Réciproquement, l'individu a besoin de s'appuyer, dans sa prière personnelle, sur la prière de l'Eglise, mais pas seulement pour se laisser porter par la foi de l'Eglise et envelopper dans l'immense courant de la prière. Chaque fois qu'on se trouve en présence d'une chose vivante, on constate que ce qui constitue sa force est en même temps sa faiblesse ; c'est ainsi que le caractère spécifique de la prière personnelle, à savoir la solitude intérieure, la liberté de mouvement, l'originalité de l'expression, peut comporter un danger. La solitude risque de se transformer en isolement, la liberté en fantaisie, l'originalité en bizarrerie.

La personnalité a besoin de s'élargir dans l'objectivité et l'universalité. La liturgie est la " loi de la prière " (Lex orandi), non seulement en ce sens qu'elle imposerait à l'individu, qui entre dans son cadre, la manière dont il doit s'acquitter du service divin ; mais en ce sens plus profond qu'elle lui fournit des normes incorruptibles qui garantissent l'authenticité et la santé de toute prière.

Il y a un abîme entre prière "personnelle" et prière "subjective". La prière est personnelle lorsqu'un individu responsable la fait monter des profondeurs de sa vie intérieure, comme l'expression du lien qui existe entre l'homme sauvé et son Créateur et Rédempteur ; elle est subjective lorsque l'individu se cherche lui-même, lorsqu'il met la "sincérité" au-dessus de la vérité et lorsqu'il prend comme norme sa sensibilité religieuse, avec tout ce qu'elle comporte de problématique. Le fidèle ne peut se passer de revenir toujours à la discipline de la liturgie sans quoi sa prière tombe dans le particularisme, la sentimentalité, la bizarrerie, et parfois même dans l'artificiel et le maladif. 

   

   Ce que nous venons de dire s'applique aussi bien aux dévotions populaires. Partout où la vie liturgique est mal comprise, où elle n'est pas aimée et cultivée, les dévotions populaires tombent dans d'étranges déformations ; les dangers qui menacent les dévotions populaires sont l'insuffisance de la pensée religieuse, la fantaisie effrénée, le manque de mesure et le désordre des sentiments. Lorsque la dévotion populaire est abandonnée au jeu des forces religieuses primitives, son contenu de foi s'appauvrit, l'orthodoxie de ses expressions devient douteuse ; les répétitions se multiplient, la sensibilité est faussée. La vie religieuse d'une communauté qui ne donne pas à la liturgie la place qui lui revient, et qui se nourrit - ou presque - de dévotions populaires, est condamnée à s'appauvrir. Sa prière manque de substance, et son attitude de grandeur. 

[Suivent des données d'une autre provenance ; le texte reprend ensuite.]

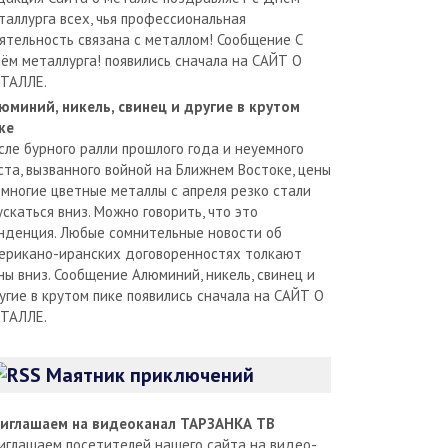
таллурга всех, чья профессиональная
ятельность связана с металлом! Сообщение С
ём металлурга! появились сначала на САЙТ О
ТАЛЛЕ.
юминий, никель, свинец и другие в крутом
ке
сле бурного ралли прошлого года и неуемного
ста, вызванного войной на Ближнем Востоке, цены
 многие цветные металлы с апреля резко стали
ускаться вниз. Можно говорить, что это
нденция. Любые сомнительные новости об
ерикано-иранских договоренностях толкают
ны вниз. Сообщение Алюминий, никель, свинец и
угие в крутом пике появились сначала на САЙТ О
ТАЛЛЕ.
Маятник приключений
иглашаем на видеоканал ТАРЗАНКА ТВ
иглашаем посетителей нашего сайта на видео-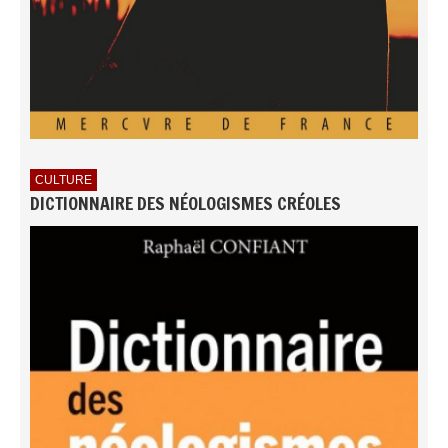
CULTURE
DICTIONNAIRE DES NÉOLOGISMES CRÉOLES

Cependant l'autre aspect de la question ne doit pas être négligé. Il existe une conception de la liturgie qui sous-estime les dévotions populaires et les tient pour superflues. C'est d'ailleurs la même conception qui considère la prière personnelle comme un empiètement sur la liturgie. Cette manière de voir est fausse et dangereuse. Son erreur est à peu près la même que celle qui consisterait à dire : " L'humanité me suffit, je n'ai pas besoin d'un peuple. Le monde me suffit, je n'ai pas besoin de patrie." Pour la vie religieuse, les dévotions populaires ont la même importance que la famille ou le peuple, la patrie ou le pays pour la vie naturelle. Un salut du Saint Sacrement qui se déroule dans la dignité et la piété, ou la prière du Rosaire, le soir, récitée comme il convient, sont quelque chose de beau, de profond, dont la vie chrétienne, dans l'ensemble, a besoin pour rester saine.